Keywords: Capacity building, Evidence-based medicine, Research training, Vietnam

Introduction

Health research is a driving force for improving the performance of health systems, defined by the World Health Report 2000 as all activities whose primary purpose is to promote, restore, or maintain health. In the 2008 Toyako Summit and related follow-up activities, health information was emphasized as an important component for strengthening health systems.1 Research can help countries identify their own needs and communicate research findings toward implementation. More recently, the Inter Academy Medical Panel released a statement, “A Call for Action to Strengthen Health Research Capacity in Low and Middle Income Countries,” which was endorsed in 2013 by more than 40 national academies of medicine worldwide. This is one of the topics discussed in the World Health Summit 2013, held on October 20-22, 2013. To indigenize health research systems in developing countries, it is essential to build health research capacity.

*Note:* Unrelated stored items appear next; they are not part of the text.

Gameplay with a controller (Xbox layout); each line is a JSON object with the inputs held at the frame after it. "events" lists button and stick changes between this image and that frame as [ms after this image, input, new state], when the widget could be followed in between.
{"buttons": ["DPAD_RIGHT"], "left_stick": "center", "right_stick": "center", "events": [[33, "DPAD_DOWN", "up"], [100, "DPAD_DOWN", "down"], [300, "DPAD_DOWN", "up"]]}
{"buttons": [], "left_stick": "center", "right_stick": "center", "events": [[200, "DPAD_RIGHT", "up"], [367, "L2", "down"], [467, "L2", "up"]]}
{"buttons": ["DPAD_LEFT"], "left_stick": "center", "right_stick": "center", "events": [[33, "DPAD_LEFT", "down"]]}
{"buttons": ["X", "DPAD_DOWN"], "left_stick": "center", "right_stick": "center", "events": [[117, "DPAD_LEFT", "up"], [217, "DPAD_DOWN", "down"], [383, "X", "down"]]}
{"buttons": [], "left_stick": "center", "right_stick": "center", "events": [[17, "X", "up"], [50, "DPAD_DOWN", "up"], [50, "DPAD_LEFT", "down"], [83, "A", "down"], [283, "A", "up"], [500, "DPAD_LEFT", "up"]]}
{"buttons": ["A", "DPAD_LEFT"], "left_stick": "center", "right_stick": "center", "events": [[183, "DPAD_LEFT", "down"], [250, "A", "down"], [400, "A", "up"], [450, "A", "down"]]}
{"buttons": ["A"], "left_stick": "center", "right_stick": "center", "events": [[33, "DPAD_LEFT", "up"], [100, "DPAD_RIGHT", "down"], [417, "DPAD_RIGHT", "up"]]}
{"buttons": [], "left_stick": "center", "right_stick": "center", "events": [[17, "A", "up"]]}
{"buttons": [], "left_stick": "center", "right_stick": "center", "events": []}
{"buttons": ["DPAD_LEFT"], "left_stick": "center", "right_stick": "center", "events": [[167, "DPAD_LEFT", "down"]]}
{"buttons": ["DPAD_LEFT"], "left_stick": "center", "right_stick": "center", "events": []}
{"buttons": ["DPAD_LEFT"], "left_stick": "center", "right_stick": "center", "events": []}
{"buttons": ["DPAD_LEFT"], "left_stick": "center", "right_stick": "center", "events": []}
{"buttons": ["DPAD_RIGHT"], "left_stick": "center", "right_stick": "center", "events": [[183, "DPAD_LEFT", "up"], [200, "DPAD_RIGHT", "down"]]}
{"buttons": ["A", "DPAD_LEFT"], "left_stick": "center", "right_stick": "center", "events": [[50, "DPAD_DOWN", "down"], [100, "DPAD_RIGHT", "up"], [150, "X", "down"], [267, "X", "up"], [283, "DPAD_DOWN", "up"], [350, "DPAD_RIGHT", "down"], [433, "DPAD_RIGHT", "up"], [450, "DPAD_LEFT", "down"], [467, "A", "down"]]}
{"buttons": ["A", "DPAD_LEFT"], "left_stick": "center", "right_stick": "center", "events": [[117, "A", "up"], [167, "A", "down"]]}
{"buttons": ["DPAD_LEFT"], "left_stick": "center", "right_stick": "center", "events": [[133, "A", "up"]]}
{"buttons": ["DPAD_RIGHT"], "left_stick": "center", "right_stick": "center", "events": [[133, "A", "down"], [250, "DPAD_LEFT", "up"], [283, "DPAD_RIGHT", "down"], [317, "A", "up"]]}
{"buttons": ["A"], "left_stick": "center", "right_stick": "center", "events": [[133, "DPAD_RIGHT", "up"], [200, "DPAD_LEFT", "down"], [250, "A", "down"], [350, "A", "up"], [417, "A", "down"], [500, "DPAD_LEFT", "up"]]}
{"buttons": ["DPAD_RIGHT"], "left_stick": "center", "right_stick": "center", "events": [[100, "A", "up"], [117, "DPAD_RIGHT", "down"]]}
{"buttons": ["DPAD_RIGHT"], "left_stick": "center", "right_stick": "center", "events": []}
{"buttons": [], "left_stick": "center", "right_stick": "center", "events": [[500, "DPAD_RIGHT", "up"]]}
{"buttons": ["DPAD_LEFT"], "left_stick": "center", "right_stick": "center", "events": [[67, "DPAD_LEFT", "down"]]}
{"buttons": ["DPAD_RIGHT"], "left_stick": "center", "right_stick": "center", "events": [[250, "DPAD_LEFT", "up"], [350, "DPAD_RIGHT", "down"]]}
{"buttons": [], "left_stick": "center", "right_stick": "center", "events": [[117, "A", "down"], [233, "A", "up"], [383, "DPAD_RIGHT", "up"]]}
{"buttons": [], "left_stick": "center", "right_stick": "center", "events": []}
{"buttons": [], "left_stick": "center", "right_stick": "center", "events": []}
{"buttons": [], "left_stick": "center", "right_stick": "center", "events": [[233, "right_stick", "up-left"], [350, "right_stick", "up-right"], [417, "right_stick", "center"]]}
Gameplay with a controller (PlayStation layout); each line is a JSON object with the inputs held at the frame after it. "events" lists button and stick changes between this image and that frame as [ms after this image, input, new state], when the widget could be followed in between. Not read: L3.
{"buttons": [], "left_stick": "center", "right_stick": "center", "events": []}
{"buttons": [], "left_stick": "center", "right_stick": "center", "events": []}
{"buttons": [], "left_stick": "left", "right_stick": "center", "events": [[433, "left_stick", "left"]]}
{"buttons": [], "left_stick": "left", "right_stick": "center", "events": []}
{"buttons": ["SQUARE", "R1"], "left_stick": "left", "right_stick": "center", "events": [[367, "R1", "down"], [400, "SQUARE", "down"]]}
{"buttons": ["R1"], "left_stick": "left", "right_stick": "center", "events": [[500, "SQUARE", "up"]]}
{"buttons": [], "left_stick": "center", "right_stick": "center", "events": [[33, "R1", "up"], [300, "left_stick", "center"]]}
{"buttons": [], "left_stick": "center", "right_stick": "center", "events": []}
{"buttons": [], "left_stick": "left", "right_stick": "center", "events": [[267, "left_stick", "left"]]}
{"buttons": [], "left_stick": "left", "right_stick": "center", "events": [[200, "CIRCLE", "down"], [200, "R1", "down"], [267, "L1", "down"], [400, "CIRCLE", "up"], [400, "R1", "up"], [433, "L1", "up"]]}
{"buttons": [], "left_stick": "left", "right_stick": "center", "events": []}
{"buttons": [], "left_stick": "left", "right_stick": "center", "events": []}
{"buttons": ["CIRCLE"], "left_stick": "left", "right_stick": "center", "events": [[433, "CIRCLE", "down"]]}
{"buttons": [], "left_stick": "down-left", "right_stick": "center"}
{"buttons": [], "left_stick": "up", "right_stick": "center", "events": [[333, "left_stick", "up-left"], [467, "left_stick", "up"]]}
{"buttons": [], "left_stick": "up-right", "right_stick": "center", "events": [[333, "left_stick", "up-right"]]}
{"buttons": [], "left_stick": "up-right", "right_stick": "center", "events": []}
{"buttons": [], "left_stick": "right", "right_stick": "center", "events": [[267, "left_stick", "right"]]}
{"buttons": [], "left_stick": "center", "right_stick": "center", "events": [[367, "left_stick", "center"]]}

In Vietnam, continuing medical education (CME) has gained increasing attention through the establishment of legal and policy frameworks such as the Law on Medical Examination and Treatment and Circular 07/2008/TT-BYT for continuous training. One of the five policies stated in the law is to encourage scientific and technological research and application to medical examination and treatment; the Ministry of Health is assigned to provide human resource training in this aspect. The circular was issued by the ministry to guide CME, regulating the training curriculum and materials. However, the actual carrying out of these regulations has faced difficulties related in part to the mechanisms of implementation.2

Having recognized the need for institutional capacity development in research, Ho Chi Minh City University of Medicine and Pharmacy (UMP) gained assistance from the Population Council in 2000 to initiate a 9-month program for part-time research training for its staff and clinicians3; from 2004 to 2009, UMP collaborated with the Department of Public Health at Fukushima Medical University (FMU) to conduct four intensive, short-term, full-time training courses for clinicians.4 Building upon this experience and to establish a wider scheme for research capacity development, the Japanese International Cooperation Agency (JICA) funded the project “Capacity building toward evidence-based medicine among healthcare professionals at UMP and its related institutes” during the period 2010-2013. The UMP and FMU collaborated to implement the project, with support from the Ho Chi Minh City Medical Association and the Japanese Epidemiological Association. This paper presents results from the final project evaluation and recommendations for institutional research capacity building for physicians in Vietnam.

Methods

Training course

After a training program for trainers was conducted with nine Vietnamese physicians in Japan in 2010, three series of research training courses were implemented at UMP in 2011 and 2012. Each series was 4 to 5 days in duration, and was facilitated by Japanese and Vietnamese lecturers and Vietnamese assistant instructors who had completed the program in Japan. The training curriculum is outlined in Table 1. Course 1 focused on epidemiology, Course 2 on biostatistics, and Course 3 on publication skills. The integration of lectures with hands-on training that included critical appraisal, protocol development, data analysis, and article writing allowed participants to acquire the technical competencies required for research.

Table 1.

Curriculum of the research training courses at the University of Medicine and Pharmacy, Ho Chi Minh City

Course 1 Course 2 Course 3
Course duration 5 working days
(August 15-19, 2011)
4 working days
(February 12-15, 2012)
4 working days
(July 29-August 1, 2012)
Main objectives ・Reinforce basic knowledge of epidemiology
・Provide technical competencies required for research, particularly critical appraisal and study designing
・Reinforce basic knowledge of biostatistics
・Provide technical competencies required for research, particularly data handling and analysis
・Review basic knowledge of epidemiology and biostatistics
・Provide technical competencies required for research, particularly publication skills
Group tasks ・Article critique
・Development of research proposal
・Analysis of data ・Writing an abstract

Participants

A total of 260 physicians from Ho Chi Minh City and the provinces in the south of Vietnam participated. They could choose to register for either the “audit course” or the “project course.” While the audit course participants only attended lectures and in-class exercises, project course participants were divided into six groups and received support from the instructors’ team to conduct research projects at their hospitals. The project course participants were encouraged to attend three series.

Evaluation

Based on the Kirkpatrick Model for evaluating the effectiveness of training programs,5 the evaluation was conducted to assess participants’ reactions to the courses (Level 1 evaluation); participants’ changes in knowledge, skills, attitude (Level 2 evaluation); and behaviors in research and evidence-based medicine (Level 3 evaluation). In addition, ownership and project management were also assessed.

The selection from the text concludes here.